I have struggled with some of these myself. I’ve certainly been bitten by loneliness in more recent years as I had to learn to be on my own following a separation, having spent most of my adult life in relationships. Being a social and family-oriented creature, I sometimes find this quite challenging. It’s not that I can’t spend time alone, but there’s a difference between opting for alone time and having no choice in the matter. I’m also quite susceptible to stress and imbalance if I feel under pressure with work and other commitments. That usually manifests as irritability, tearfulness, insomnia, and weight gain. Super fun times.

PMS (and PMDD) is another one. Given that half the world’s population menstruate and a significant proportion of those suffer with PMS, how is it still not socially accepted as a mental health condition? At its worst it can invoke rage to the point of violence, depression to the point of suicide, and hopelessness that can be all-consuming. Yet those of us who deal with PMS still feel the flush of embarrassment to admit it, and still get those sporadic and delightful ‘are you on your period?’ comments when we’re less than shiny and happy. Eye roll. And that doesn’t even cover the physical pain aspect of it all – which I’ll leave for now as this is post is mental health focussed, but for those of you who aren’t aware the pain can be severe enough to make you faint. Not fun.
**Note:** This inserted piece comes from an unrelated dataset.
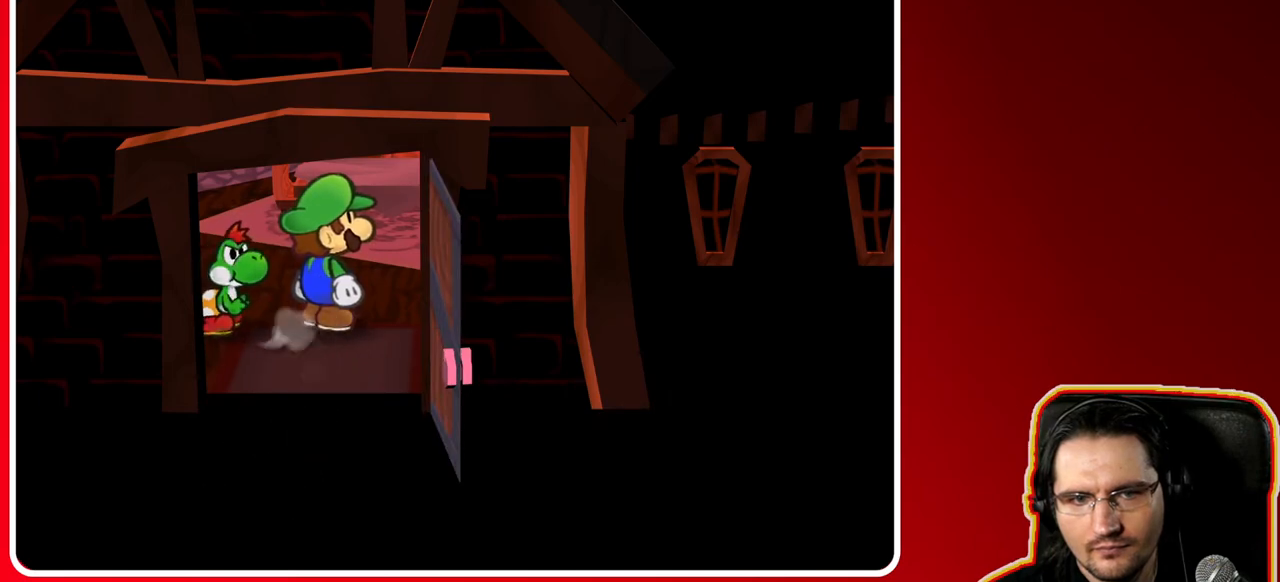
{"buttons": [], "left_stick": "left", "right_stick": "center", "events": [[300, "left_stick", "left"]]}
But really this post is not about all the little niggles that can affect our emotional wellbeing. It’s more about not making assumptions about what someone else thinks or feels. I do this myself a lot without meaning to. For instance, if someone doesn’t respond to my efforts to contact them I often assume they don’t care or aren’t interested in being in touch. We’ve all had the ‘they’re online but aren’t bothering to read my text’ moment. Okay, sometimes if it walks like a duck and quacks like a duck, you know…it’s a duck. But more often than not, I realize retrospectively the person is just busy or dealing with some challenge of their own. Almost like their world doesn’t revolve around me. Whaaaat?! Then I feel silly.

I realize the assumption stems from my own inner world and not from theirs. My perspective might be that I am feeling lonely, or I miss them, or I feel insecure because previous experience has dealt me the ‘duck’ that really wasn’t interested. So when their response doesn’t match my need, my mind convinces me of their feelings in the matter. This kind of projection can  cause all sorts of miscommunication and unnecessary hurt. I use this example because it happens to many of us every day in hundreds of tiny ways. Someone takes an odd tone of voice so we assume they don’t like us. Someone behaves differently to what we are used to so we label them as weird. Someone seems aloof so we decide they are rude. Someone doesn’t join in so we assume they are anti-social. But what if the odd tone was disguising nervousness? What if the unusual behaviour stems from being on the spectrum? What if the aloof person doesn’t know how to connect to others? What if the one not joining in is painfully shy?

It is usual and human to make split-second assessments of people, situations, and intentions based on the evidence we have in front of us. But it is kind and emotionally intelligent to take a moment to consider what might be going on under the surface. I am all for protecting yourself and drawing boundaries. In fact, I think it’s vital and smart. But I am also for giving people the benefit of the doubt and realising that mental and emotional wellbeing could be greatly improved if we offered a little more understanding and consideration for what someone else might be feeling on the inside.

This #MentalHealthAwarenessWeek, why not reach out to someone you care about and ask them ‘are you ok?’ without assuming the answer or expecting anything in return. It might just be a gesture of support that makes all the difference.